Jixun Zhan, an associate professor of biological engineering at USU, has secured a patent for a method to produce the deep blue dye known as indigoidine. The tint was originally synthesized from a bacterial strain found in Rhode Island and offered a promising alternative to the synthetic dyes used to color jeans, leather, food, beverages and paper.
The bacterium itself, however, does not produce significant quantities of indigoidine, so Zhan proposed mimicking the organism’s biosynthetic machinery inside a heterologous host cell: E. coli. These mostly harmless bacteria can churn out significantly higher yields of the blue pigment and provide an efficient way to produce the dye without using synthetic compounds that could pose a threat to human health and the environment.

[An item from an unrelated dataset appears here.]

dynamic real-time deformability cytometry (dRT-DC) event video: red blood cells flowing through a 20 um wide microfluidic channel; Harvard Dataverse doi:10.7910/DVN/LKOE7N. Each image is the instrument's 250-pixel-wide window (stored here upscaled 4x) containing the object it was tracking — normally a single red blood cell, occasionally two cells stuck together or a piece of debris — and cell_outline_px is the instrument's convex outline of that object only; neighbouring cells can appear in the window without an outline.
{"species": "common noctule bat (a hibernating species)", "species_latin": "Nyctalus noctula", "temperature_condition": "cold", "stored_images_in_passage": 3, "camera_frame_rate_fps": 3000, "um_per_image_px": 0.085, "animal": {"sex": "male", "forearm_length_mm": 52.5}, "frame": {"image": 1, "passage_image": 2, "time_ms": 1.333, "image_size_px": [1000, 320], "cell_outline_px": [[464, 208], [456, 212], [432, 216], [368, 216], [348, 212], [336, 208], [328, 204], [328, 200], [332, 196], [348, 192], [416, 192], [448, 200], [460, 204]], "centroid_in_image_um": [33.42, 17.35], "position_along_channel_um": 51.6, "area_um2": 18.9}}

“In the original producing strain, there is only one copy of the biosynthetic gene that synthesizes the pigment,” Zhan said in a statement. “But in E. coli, we can make multiple copies of the gene and induce its expression under a stronger promoter.”

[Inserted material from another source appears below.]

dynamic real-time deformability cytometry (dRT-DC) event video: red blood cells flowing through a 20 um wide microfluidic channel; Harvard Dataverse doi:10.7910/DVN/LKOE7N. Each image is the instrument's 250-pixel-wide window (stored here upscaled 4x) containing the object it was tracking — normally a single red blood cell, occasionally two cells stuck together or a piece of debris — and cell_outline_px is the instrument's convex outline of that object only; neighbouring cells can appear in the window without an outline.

Zhan’s patent also includes the development of a new method to further process and purify the pigment before it’s ready for use — an important step when using the colorant in food and drinks. Business experts say the patent presents an exciting opportunity across several industries.
“The demand for natural dyes is growing rapidly,” Christian Iverson, business development director for USU, said in a statement. “I’ve had a number of conversations with food- and consumer-product companies that are looking for natural dyes to replace some or all the synthetic chemical-based dyes currently in use — in particular blue.”